Eine ähnliche Erfahrung wie die anderen Gastronomen haben auch Dagmar und Udo Bierhoff gemacht: Die Pächter der MS Sorpesee haben vier Aushilfskräfte aus dem ohnehin kleinen Team in der Corona-Zeit verloren: „Wir sind ja über neun Monate nicht gefahren, da haben sie sich andere Nebenjobs besorgt“, sagt Udo Bierhoff und hat Verständnis für diese Situation. Nun aber fahre man nur noch zu zweit: „Meine Frau und ich managen das., an den Wochenenden packt dann unsere Tochter mit an. Wir sind aber enttäuscht von denen, die bei uns zwischenzeitlich angeheuert hatten: Wir müssen sie ab dem ersten Tag anmelden und für sie zahlen, und dann sind sie einfach mit Ausreden wieder verschwunden.“ Der Kapitän mutmaßt, dass die Arbeit auf dem Schiff dann doch nicht gefiel.

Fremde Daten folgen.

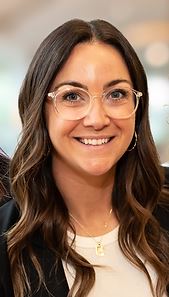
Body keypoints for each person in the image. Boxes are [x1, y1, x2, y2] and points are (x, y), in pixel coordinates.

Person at [0, 18, 169, 297]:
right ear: (39, 111)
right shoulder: (8, 245)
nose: (97, 118)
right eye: (72, 96)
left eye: (116, 94)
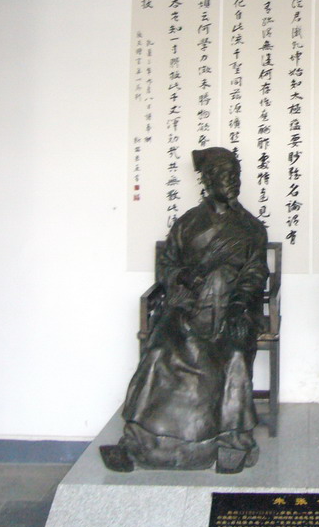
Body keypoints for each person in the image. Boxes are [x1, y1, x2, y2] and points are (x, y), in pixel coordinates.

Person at [101, 147, 268, 474]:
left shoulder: (251, 228)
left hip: (233, 310)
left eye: (235, 174)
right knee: (161, 349)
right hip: (189, 307)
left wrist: (237, 305)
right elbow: (167, 266)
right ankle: (139, 440)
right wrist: (182, 276)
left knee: (232, 353)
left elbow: (255, 274)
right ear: (206, 181)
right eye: (223, 175)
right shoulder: (188, 223)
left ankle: (229, 439)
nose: (232, 181)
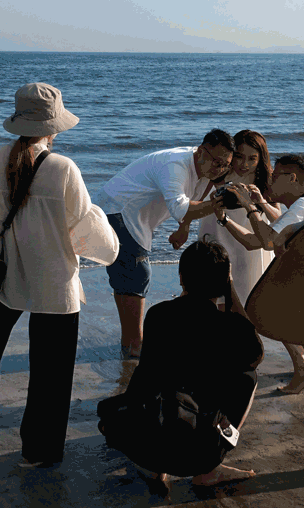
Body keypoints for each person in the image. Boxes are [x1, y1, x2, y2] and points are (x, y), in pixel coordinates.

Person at [0, 83, 119, 466]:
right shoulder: (62, 169)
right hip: (52, 281)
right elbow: (88, 232)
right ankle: (38, 452)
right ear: (53, 127)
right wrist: (107, 247)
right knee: (51, 371)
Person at [96, 240, 262, 487]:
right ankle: (211, 468)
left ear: (181, 277)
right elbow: (255, 354)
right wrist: (230, 291)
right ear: (224, 280)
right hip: (200, 455)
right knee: (248, 378)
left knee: (133, 390)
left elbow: (144, 378)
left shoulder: (157, 315)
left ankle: (153, 468)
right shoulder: (231, 327)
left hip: (149, 446)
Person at [214, 152, 304, 393]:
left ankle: (303, 367)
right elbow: (281, 225)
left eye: (275, 176)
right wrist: (259, 205)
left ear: (291, 178)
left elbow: (263, 241)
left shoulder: (303, 207)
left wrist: (239, 211)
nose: (269, 181)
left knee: (271, 306)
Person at [92, 130, 235, 358]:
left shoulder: (204, 169)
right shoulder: (175, 166)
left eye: (225, 165)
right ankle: (135, 344)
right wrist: (218, 204)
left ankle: (129, 342)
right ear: (200, 151)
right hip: (117, 210)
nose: (219, 169)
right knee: (137, 273)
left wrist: (183, 228)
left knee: (129, 276)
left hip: (131, 215)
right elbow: (183, 207)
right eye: (216, 162)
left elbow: (190, 202)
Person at [186, 129, 281, 309]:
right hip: (215, 237)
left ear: (261, 158)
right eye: (239, 156)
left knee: (246, 301)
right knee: (211, 299)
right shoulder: (217, 173)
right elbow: (193, 203)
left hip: (249, 245)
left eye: (252, 158)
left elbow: (279, 219)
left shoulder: (266, 181)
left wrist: (259, 200)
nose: (244, 164)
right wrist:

Jeder siebte Beschäftigte fehlt

Jeder siebte Beschäftigte im Bereich Hotel und Gastronomie fehlt laut laut NGG. Und damit nicht genug: Die Gewerkschaft geht davon aus, dass sich aufgrund des lang anhaltenden Lockdowns der Personal-Schwund weiter zugespitzt habe.

Lars Wurche, Gewerkschafts­sekretär der NGG-Region Südwestfalen erklärt: „Viele Menschen schätzen es, nach langen Entbehrungen endlich wieder essen zu gehen oder zu reisen. Aber ausgerechnet in der Sommersaison fehlt einemGroßteil der Betriebe schlicht das Personal, um Gäste bewirten zu können.“

Nach Angaben der Bundesagentur für Arbeit beschäftigte das Hotel- und Gaststättengewerbe im HSK zum Jahreswechsel 6164 Menschen. Genau ein Jahr zuvor – vor Ausbruch der Pandemie – waren es noch 7140.

Damit haben innerhalb von zwölf Monaten 14 Prozent der
Beschäftigten die Branche ver­lassen.

„Uns bleiben am Ende nur zusätzliche Kosten und der Ärger, die Bewirtung irgendwie hinzubekommen“, sagt er. Derzeit wird – wie auf der Bigge – mit einem reduzierten Fahrplan gearbeitet: „Das hilft uns ein wenig, die Situation zu meistern“, erklärt der Kapitän im Gespräch mit dieser Zeitung.